→ Job
Because the copy must hold no pictures, return the data below with all of its words intact.

[Structured page parsing data]

....................

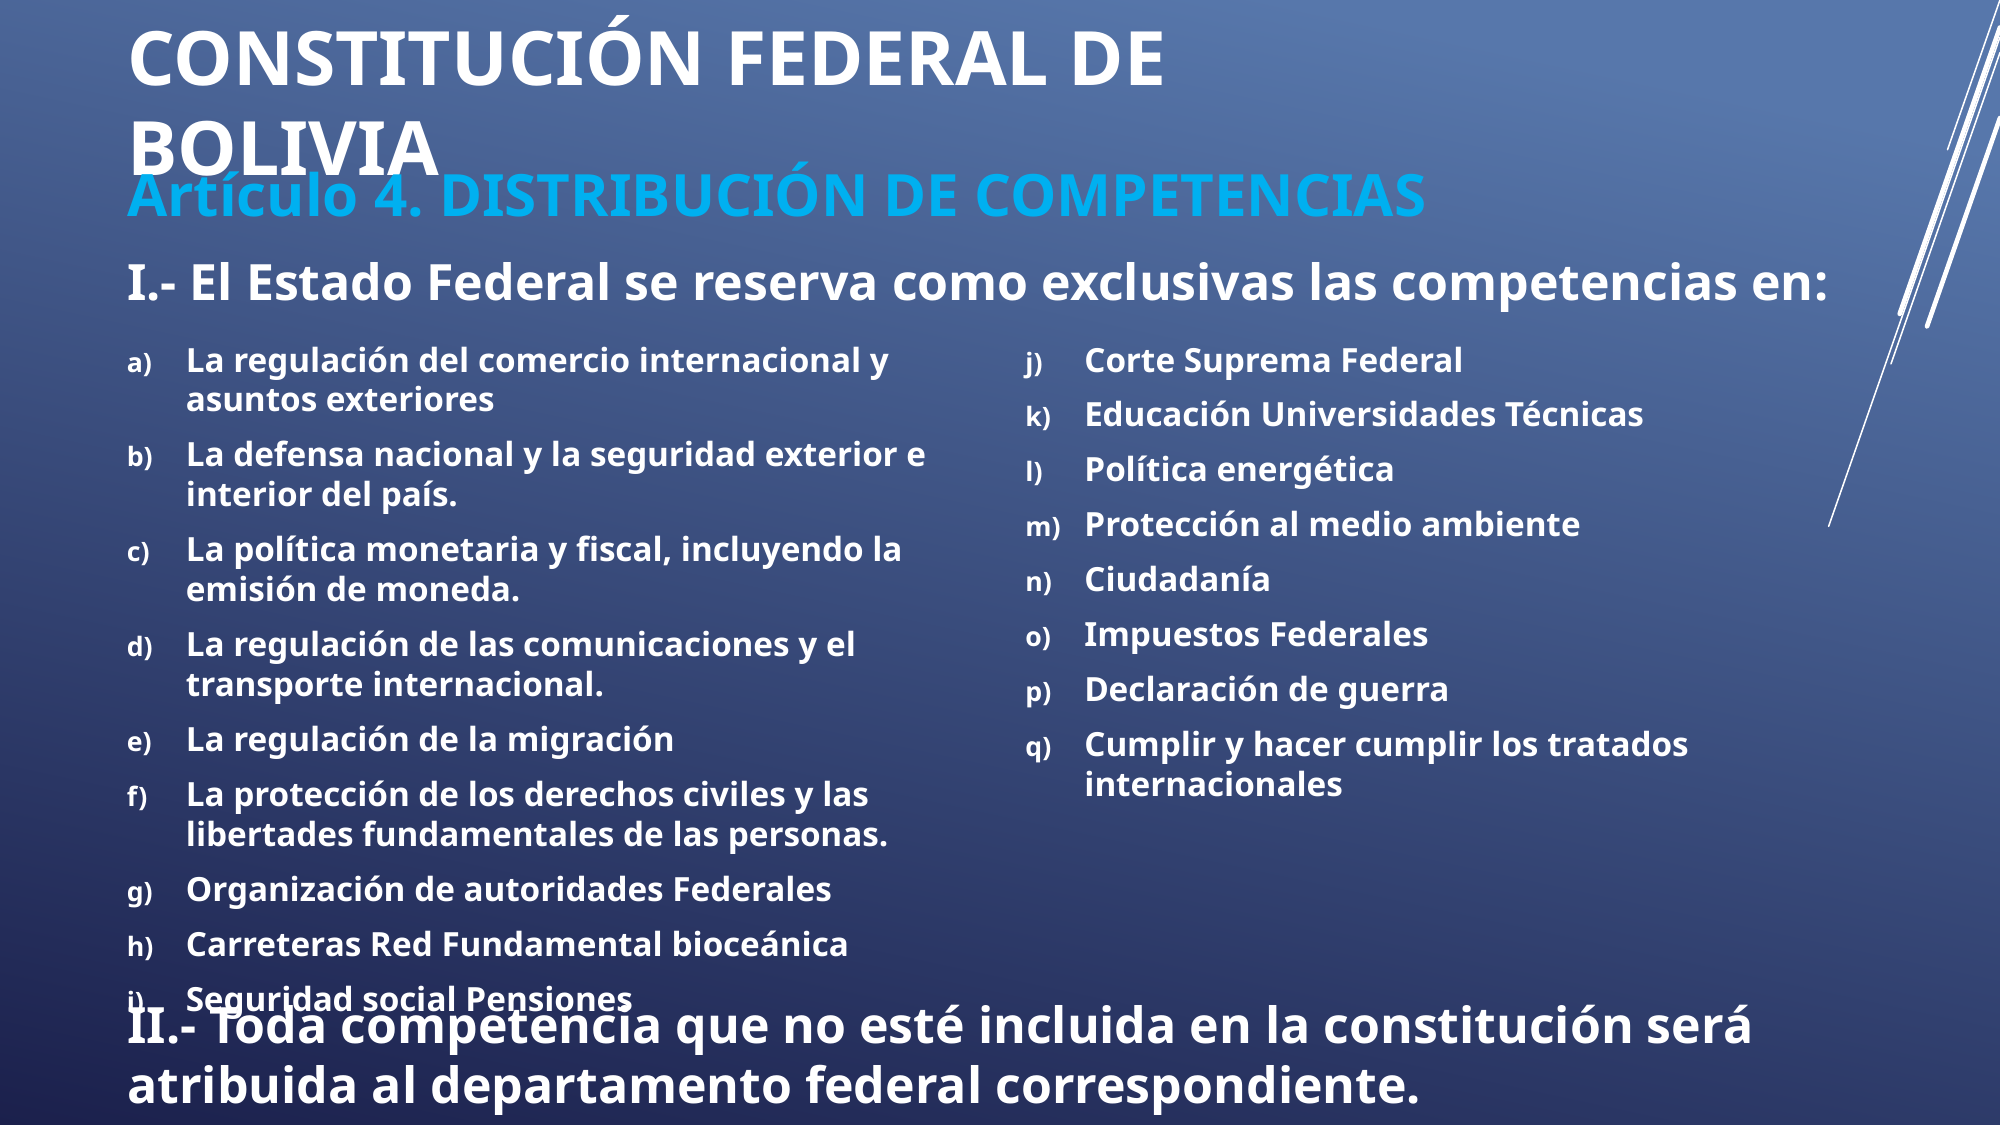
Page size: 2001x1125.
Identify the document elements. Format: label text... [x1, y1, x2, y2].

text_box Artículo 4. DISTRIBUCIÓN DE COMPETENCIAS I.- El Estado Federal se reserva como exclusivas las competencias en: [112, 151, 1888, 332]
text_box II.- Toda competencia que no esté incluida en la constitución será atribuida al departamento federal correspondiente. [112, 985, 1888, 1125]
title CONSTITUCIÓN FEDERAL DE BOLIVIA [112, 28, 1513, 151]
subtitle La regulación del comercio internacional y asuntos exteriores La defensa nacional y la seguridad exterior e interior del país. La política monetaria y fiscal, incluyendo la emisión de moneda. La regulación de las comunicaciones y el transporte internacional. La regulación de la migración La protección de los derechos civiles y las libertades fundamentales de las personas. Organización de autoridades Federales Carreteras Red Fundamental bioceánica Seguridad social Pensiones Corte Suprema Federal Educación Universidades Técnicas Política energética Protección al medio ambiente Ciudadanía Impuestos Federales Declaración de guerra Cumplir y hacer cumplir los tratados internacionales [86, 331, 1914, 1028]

....................

→ Task answer
Page size: 2001x1125.
Identify the document elements. Format: label text... [x1, y1, x2, y2].

text_box Artículo 4. DISTRIBUCIÓN DE COMPETENCIAS I.- El Estado Federal se reserva como exclusivas las competencias en: [112, 151, 1888, 332]
text_box II.- Toda competencia que no esté incluida en la constitución será atribuida al departamento federal correspondiente. [112, 985, 1888, 1125]
title CONSTITUCIÓN FEDERAL DE BOLIVIA [112, 28, 1513, 151]
subtitle La regulación del comercio internacional y asuntos exteriores La defensa nacional y la seguridad exterior e interior del país. La política monetaria y fiscal, incluyendo la emisión de moneda. La regulación de las comunicaciones y el transporte internacional. La regulación de la migración La protección de los derechos civiles y las libertades fundamentales de las personas. Organización de autoridades Federales Carreteras Red Fundamental bioceánica Seguridad social Pensiones Corte Suprema Federal Educación Universidades Técnicas Política energética Protección al medio ambiente Ciudadanía Impuestos Federales Declaración de guerra Cumplir y hacer cumplir los tratados internacionales [86, 331, 1914, 1028]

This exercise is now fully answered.